Мокша с его цепкой и жадной памятью до последнего слова запомнил рассказ Митяя:
– Привязал я Ширяя у гряды. Потащился вдоль скал. Нога болит так, что прямо хоть ножом ее режь и в кусты бросай. В болоте о путлища растер. Вдруг вижу: трещинки на скале в одно место сбежались и по центру там подтек глины. Подошел я, поскреб лопатой – ничего. А как стал рукой щупать – полыхнуло чего-то ярко. Я чуть не ослеп. Вижу: алый виноградный лист, но не целый, а обрывок, а на нем – маленькая синяя улитка. Я в них так и вцепился. Отколол, держу в руке, а сияние всю ладонь охватило. Кожа алеет, по жилкам синие ручейки бегут… И понимаю я – не словами, а так как-то, – что рана моя сейчас затянется. Сил прямо с каждым мгновением прибавляется. Чувствую: еще чуток – и смогу по отвесной скале вверх взбежать.
– И что? Взбежал? Прошла рана?
– Нет, – грустно качает головой Митяй. – Сам видишь: до сих пор хромаю. Разжал я руку.
– Почему?! Зачем?! – чуть не кричит от обиды Мокша.
– Старика одного ясно так увидел. Прямо перед глазами вырос. Ты его знаешь: у Чудова монастыря милостыню просит. Ноги у него кругом в язвах. К крымчакам, говорит, в плен попал. Те продать хотели, да видят – хил больно. Не дадут цены, один прокорм дороже станет. Заставили его по углям пробежать, хлестанули нагайкой да и прогнали в степь. Думали, околеет, а он на карачках к своим приполз. Неделю полз.
– Прям так и неделю? Врет он все, – хмыкает Мокша. – Нищие вечно врут. Один тут тоже хвалился, что воин, в бою изранен, а после оказалось, что его брат родной косой поперек лица посек. Не поделили чего-то.
Митяй не слушает:
– И понял я, что лист с улиткой надо этому старику отдать. Что для него он, а не для меня. И еще понял: что если себе возьму, не пустит меня больше заветный мир. Не смогу я больше сюда нырять: ни на Ширяе, ни на ком другом.
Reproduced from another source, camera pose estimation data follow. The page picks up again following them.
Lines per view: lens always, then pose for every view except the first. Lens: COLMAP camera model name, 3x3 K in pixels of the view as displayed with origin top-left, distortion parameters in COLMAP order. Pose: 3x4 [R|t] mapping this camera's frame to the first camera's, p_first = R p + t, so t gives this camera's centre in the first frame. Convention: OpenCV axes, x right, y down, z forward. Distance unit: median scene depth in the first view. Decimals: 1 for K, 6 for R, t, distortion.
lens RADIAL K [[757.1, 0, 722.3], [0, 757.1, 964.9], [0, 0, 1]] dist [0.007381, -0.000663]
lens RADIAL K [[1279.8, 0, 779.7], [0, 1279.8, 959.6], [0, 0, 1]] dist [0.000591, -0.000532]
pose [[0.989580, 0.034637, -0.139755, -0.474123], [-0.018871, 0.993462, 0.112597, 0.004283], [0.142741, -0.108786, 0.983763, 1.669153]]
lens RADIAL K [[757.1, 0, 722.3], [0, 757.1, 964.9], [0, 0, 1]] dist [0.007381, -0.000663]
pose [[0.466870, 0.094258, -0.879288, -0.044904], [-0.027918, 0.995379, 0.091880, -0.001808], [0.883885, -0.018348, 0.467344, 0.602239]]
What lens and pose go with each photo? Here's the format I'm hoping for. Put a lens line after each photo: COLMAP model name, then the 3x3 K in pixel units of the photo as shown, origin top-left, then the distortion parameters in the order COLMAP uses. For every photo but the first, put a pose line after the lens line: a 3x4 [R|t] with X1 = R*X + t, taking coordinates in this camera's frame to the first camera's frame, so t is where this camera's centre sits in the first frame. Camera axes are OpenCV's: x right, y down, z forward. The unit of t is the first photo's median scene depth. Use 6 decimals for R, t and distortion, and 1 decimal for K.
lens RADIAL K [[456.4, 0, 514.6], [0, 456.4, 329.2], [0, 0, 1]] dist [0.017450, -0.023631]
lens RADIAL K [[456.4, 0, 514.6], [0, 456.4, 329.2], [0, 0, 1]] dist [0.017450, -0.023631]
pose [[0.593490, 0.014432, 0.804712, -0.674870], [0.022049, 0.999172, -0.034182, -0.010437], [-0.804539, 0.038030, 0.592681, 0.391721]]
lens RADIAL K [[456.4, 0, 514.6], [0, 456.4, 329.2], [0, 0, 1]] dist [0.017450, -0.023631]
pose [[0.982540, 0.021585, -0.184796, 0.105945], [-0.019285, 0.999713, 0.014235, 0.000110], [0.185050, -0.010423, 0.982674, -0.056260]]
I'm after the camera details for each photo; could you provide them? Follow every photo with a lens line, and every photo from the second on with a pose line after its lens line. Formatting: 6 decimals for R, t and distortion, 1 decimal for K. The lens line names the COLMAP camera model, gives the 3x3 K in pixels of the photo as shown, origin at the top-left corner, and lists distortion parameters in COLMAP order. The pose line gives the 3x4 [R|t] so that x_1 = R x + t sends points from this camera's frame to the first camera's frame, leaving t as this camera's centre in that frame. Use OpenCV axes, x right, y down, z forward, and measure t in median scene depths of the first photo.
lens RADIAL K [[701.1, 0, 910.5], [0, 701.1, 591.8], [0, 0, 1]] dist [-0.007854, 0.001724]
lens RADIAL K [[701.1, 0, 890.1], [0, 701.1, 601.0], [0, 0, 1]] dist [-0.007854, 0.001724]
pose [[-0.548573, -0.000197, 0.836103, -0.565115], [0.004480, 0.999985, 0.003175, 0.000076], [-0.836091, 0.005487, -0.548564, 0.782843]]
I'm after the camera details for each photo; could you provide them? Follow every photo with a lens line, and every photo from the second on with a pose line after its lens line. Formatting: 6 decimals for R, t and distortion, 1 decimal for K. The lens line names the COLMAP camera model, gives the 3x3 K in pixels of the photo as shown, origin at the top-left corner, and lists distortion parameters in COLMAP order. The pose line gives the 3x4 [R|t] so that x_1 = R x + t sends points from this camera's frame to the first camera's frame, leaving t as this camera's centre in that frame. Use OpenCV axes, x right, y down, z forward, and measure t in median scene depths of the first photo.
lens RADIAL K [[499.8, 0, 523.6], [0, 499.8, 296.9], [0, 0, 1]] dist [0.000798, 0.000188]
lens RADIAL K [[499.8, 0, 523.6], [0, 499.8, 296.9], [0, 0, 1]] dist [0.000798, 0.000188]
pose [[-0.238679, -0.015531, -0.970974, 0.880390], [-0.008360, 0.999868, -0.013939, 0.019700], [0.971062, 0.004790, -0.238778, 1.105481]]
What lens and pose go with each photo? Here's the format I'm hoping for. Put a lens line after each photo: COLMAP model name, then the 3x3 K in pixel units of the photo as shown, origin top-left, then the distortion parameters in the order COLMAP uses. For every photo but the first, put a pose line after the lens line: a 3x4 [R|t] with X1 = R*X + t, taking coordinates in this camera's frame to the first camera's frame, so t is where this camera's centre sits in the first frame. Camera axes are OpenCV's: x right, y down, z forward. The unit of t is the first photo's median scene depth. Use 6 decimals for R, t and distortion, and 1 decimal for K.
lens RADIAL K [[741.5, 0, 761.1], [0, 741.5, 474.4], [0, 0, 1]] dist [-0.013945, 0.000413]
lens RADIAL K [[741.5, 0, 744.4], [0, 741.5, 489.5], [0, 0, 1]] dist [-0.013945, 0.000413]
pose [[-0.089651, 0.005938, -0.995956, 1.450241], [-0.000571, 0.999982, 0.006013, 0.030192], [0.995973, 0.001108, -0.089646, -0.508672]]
– И так и отдал?! Старику?! – охает Мокша.
Митяй смеется:
– Так и отдал. А перед тем в лопух завернул и в сумку поскорее сунул. И всю дорогу боялся к сумке прикоснуться, потому как очень уж хотелось у себя оставить. Не вериля себе.
Мокша потом нарочно ходил к Чудову монастырю глядеть того нищего. Старик, как и прежде, попрошайничал. Сделал себе костылики, язвы из давленых ягод навел – еще жальче вышло. Купчих прям слеза прошибала. Да только прочие нищие завистливо шептались, что бегает он теперь быстрее зайца. Затеяли тут двое его побить и кружку отнять: через плетень с ходу сиганул, даже ногой не задел. А плетень-то в рост человеческий!
Пеги наконец напились. Стоят пофыркивают, ждут. Птенчик уже пристроился сосать мать. Та сердито толкает его мордой. Нюхает. Он ухитрился вываляться в траве, где кто-то чистил рыбу, и рыбный запах Стреле не нравится.
– Пора нам! Идем, что ли? – говорит Митяй.
– Идем! – Мокша тянет Стрелу за повод.
Стрела – его кобыла, только его, и больше ничья. Он один на ней ныряет, хоть кое-кто и недоволен, что он забрал ее себе. Уж больно хороша и на крыло легка. По воздуху скользит – как по воде рисует. Ради нее он и Чалой изменил – уступил ее Сергиусу Немову. Фаддей Ногата втайне завидует, а Мещеря Губастый однажды раскричался, за грудки стал хватать. Хорошо, Гулк Ражий вступился. Гулк – мрачный, бесстрашный, один из лучших кулачников на Москве. Кулак как дыня. Сожмет – и то уже страшно, а как ударит – говорят, кирпич из печи может вышибить.